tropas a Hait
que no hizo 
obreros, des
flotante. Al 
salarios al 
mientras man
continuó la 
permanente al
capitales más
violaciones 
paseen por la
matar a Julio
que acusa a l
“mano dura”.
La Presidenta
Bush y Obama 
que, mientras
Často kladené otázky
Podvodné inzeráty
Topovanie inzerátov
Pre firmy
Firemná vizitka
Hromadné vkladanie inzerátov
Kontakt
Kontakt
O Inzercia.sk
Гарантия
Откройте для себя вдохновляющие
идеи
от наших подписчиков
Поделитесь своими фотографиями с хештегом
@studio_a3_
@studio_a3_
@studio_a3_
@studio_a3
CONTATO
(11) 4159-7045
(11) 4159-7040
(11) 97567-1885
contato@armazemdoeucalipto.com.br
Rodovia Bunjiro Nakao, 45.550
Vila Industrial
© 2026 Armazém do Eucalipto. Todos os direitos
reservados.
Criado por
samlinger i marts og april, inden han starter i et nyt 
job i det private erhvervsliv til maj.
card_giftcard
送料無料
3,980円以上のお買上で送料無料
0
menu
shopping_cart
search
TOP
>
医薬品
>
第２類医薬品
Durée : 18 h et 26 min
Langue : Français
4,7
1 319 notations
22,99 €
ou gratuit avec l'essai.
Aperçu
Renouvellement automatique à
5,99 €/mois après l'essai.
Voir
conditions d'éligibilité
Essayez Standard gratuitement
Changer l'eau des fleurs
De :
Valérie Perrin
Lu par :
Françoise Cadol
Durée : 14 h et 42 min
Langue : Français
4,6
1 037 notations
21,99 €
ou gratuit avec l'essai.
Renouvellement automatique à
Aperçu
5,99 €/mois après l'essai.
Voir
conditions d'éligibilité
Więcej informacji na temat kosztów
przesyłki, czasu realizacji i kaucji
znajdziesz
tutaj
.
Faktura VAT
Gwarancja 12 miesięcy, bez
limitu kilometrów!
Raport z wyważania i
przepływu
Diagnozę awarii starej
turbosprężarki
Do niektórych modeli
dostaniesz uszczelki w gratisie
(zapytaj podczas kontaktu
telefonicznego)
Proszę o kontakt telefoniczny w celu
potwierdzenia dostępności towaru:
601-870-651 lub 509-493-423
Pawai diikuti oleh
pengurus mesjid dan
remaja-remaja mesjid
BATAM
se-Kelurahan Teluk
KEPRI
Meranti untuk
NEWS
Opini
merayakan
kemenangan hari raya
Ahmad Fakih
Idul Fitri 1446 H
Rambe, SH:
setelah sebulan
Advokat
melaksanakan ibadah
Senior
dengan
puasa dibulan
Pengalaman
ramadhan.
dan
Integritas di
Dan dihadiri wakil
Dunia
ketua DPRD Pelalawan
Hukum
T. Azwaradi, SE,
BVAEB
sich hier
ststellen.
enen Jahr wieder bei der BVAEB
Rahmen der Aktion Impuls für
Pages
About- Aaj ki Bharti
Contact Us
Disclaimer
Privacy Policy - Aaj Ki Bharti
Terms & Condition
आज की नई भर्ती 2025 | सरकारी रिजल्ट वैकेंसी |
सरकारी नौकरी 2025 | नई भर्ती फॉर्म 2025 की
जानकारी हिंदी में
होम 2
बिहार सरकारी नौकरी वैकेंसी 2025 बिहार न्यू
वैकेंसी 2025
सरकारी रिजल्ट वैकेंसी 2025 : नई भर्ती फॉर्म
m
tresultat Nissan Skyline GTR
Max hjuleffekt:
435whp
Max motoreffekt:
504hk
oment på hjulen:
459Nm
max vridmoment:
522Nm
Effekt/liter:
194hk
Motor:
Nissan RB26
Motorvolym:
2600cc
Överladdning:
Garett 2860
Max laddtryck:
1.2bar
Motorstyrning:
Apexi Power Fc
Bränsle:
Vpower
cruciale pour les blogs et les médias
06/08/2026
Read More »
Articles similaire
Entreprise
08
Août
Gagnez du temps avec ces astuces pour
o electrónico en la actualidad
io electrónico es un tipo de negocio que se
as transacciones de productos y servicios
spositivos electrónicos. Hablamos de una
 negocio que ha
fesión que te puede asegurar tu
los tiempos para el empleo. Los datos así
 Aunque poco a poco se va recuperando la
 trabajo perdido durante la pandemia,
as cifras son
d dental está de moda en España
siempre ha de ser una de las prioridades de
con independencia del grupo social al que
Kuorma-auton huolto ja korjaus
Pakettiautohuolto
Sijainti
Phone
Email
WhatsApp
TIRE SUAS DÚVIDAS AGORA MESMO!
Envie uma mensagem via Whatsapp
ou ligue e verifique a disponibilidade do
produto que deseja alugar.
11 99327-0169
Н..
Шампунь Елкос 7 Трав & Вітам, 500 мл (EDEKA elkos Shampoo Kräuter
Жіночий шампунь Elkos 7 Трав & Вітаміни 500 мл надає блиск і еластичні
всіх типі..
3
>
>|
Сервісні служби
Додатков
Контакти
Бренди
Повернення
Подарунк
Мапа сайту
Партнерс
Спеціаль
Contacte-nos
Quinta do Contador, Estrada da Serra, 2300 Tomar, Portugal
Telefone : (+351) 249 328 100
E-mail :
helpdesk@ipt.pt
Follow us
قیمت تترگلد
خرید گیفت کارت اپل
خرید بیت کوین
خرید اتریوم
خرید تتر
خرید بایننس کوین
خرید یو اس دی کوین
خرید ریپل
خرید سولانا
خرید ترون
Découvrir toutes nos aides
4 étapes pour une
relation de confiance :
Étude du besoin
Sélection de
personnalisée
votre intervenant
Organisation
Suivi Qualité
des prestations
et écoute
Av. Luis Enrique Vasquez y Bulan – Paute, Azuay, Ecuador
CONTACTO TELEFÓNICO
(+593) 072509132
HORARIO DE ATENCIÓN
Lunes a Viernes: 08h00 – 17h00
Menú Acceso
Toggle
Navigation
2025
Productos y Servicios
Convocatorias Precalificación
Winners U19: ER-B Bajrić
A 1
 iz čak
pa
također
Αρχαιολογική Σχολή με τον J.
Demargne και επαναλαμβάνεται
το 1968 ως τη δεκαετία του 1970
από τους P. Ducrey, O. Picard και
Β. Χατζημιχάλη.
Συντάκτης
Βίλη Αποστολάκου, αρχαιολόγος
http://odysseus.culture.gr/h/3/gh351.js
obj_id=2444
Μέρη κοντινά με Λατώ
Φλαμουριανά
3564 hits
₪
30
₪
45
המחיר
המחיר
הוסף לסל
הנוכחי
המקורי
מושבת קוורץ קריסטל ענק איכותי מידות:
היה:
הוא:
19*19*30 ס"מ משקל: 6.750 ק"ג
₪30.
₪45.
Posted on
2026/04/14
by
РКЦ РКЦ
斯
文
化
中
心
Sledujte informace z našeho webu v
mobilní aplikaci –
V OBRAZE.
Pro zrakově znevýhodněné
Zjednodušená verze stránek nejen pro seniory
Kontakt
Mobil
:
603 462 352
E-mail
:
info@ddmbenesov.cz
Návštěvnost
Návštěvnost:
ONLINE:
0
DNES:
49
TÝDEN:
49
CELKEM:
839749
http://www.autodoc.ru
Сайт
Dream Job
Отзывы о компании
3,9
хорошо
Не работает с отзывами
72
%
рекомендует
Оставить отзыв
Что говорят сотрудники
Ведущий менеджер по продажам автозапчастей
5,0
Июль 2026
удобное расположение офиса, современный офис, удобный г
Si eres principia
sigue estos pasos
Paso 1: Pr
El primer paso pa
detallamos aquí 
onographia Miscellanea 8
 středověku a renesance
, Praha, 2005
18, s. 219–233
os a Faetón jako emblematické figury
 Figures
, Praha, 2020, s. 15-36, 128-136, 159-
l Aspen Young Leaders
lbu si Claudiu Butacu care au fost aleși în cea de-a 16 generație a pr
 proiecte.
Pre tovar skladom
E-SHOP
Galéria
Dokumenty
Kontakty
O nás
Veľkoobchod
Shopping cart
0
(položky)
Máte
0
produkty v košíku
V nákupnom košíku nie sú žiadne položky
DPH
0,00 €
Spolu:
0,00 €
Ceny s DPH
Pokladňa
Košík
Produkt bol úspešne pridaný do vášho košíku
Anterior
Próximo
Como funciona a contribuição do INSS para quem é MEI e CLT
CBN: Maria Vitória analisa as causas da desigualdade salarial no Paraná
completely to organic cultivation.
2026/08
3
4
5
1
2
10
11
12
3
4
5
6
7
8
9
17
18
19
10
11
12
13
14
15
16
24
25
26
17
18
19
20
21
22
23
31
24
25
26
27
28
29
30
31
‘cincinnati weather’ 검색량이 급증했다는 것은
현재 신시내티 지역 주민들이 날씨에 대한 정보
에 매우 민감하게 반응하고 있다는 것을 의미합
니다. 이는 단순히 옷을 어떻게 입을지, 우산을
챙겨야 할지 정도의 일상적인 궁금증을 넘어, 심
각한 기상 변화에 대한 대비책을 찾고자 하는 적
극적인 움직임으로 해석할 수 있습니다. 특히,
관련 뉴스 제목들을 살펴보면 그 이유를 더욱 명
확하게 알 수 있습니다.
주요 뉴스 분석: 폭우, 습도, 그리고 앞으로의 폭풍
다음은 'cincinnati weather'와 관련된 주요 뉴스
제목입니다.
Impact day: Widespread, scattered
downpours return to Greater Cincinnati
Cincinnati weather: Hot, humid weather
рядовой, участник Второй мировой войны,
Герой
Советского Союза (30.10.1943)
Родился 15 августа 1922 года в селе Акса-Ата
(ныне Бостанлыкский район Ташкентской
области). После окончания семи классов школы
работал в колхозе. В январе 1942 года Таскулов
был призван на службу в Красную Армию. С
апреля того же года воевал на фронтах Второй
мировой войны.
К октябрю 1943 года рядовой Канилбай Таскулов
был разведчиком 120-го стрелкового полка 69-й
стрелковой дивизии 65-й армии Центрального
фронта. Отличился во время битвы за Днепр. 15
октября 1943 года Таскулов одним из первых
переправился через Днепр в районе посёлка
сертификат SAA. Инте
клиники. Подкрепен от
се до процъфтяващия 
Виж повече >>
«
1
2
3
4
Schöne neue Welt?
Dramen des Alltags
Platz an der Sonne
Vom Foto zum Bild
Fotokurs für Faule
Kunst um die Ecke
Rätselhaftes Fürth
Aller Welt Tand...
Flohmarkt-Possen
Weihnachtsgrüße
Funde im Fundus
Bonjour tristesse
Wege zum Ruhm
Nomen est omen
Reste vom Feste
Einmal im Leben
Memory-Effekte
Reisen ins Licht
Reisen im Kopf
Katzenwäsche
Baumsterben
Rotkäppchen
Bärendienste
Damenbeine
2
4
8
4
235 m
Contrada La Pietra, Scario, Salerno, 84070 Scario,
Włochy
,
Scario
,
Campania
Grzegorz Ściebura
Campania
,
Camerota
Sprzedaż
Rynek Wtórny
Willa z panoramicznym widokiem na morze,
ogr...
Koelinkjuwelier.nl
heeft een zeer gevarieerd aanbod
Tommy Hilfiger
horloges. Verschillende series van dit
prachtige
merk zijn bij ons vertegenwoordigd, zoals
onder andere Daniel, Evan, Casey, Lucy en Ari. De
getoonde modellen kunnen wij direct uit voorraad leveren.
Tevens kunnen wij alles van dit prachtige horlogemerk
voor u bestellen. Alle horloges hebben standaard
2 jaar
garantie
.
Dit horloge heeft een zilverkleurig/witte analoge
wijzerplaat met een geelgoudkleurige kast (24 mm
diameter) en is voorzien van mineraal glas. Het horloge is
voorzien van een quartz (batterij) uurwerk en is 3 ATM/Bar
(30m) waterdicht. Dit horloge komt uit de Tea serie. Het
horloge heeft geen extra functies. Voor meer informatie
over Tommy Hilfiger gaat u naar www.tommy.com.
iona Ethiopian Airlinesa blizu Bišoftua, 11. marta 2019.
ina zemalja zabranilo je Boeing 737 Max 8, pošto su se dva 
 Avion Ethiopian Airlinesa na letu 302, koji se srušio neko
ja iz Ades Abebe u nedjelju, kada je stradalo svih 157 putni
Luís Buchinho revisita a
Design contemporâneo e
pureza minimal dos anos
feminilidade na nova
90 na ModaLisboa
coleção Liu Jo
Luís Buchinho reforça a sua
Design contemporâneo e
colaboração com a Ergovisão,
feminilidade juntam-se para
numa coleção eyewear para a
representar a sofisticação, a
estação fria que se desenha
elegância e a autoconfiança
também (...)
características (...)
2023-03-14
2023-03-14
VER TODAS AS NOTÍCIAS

********************

Reproduce the lines above, beginning at the line with "قیمت تترگلد" and stopping after the line with "lbu si Claudiu", exactly as they are.

■ **Task response**
قیمت تترگلد
خرید گیفت کارت اپل
خرید بیت کوین
خرید اتریوم
خرید تتر
خرید بایننس کوین
خرید یو اس دی کوین
خرید ریپل
خرید سولانا
خرید ترون
Découvrir toutes nos aides
4 étapes pour une
relation de confiance :
Étude du besoin
Sélection de
personnalisée
votre intervenant
Organisation
Suivi Qualité
des prestations
et écoute
Av. Luis Enrique Vasquez y Bulan – Paute, Azuay, Ecuador
CONTACTO TELEFÓNICO
(+593) 072509132
HORARIO DE ATENCIÓN
Lunes a Viernes: 08h00 – 17h00
Menú Acceso
Toggle
Navigation
2025
Productos y Servicios
Convocatorias Precalificación
Winners U19: ER-B Bajrić
A 1
 iz čak
pa
također
Αρχαιολογική Σχολή με τον J.
Demargne και επαναλαμβάνεται
το 1968 ως τη δεκαετία του 1970
από τους P. Ducrey, O. Picard και
Β. Χατζημιχάλη.
Συντάκτης
Βίλη Αποστολάκου, αρχαιολόγος
http://odysseus.culture.gr/h/3/gh351.js
obj_id=2444
Μέρη κοντινά με Λατώ
Φλαμουριανά
3564 hits
₪
30
₪
45
המחיר
המחיר
הוסף לסל
הנוכחי
המקורי
מושבת קוורץ קריסטל ענק איכותי מידות:
היה:
הוא:
19*19*30 ס"מ משקל: 6.750 ק"ג
₪30.
₪45.
Posted on
2026/04/14
by
РКЦ РКЦ
斯
文
化
中
心
Sledujte informace z našeho webu v
mobilní aplikaci –
V OBRAZE.
Pro zrakově znevýhodněné
Zjednodušená verze stránek nejen pro seniory
Kontakt
Mobil
:
603 462 352
E-mail
:
info@ddmbenesov.cz
Návštěvnost
Návštěvnost:
ONLINE:
0
DNES:
49
TÝDEN:
49
CELKEM:
839749
http://www.autodoc.ru
Сайт
Dream Job
Отзывы о компании
3,9
хорошо
Не работает с отзывами
72
%
рекомендует
Оставить отзыв
Что говорят сотрудники
Ведущий менеджер по продажам автозапчастей
5,0
Июль 2026
удобное расположение офиса, современный офис, удобный г
Si eres principia
sigue estos pasos
Paso 1: Pr
El primer paso pa
detallamos aquí 
onographia Miscellanea 8
 středověku a renesance
, Praha, 2005
18, s. 219–233
os a Faetón jako emblematické figury
 Figures
, Praha, 2020, s. 15-36, 128-136, 159-
l Aspen Young Leaders
lbu si Claudiu Butacu care au fost aleși în cea de-a 16 generație a pr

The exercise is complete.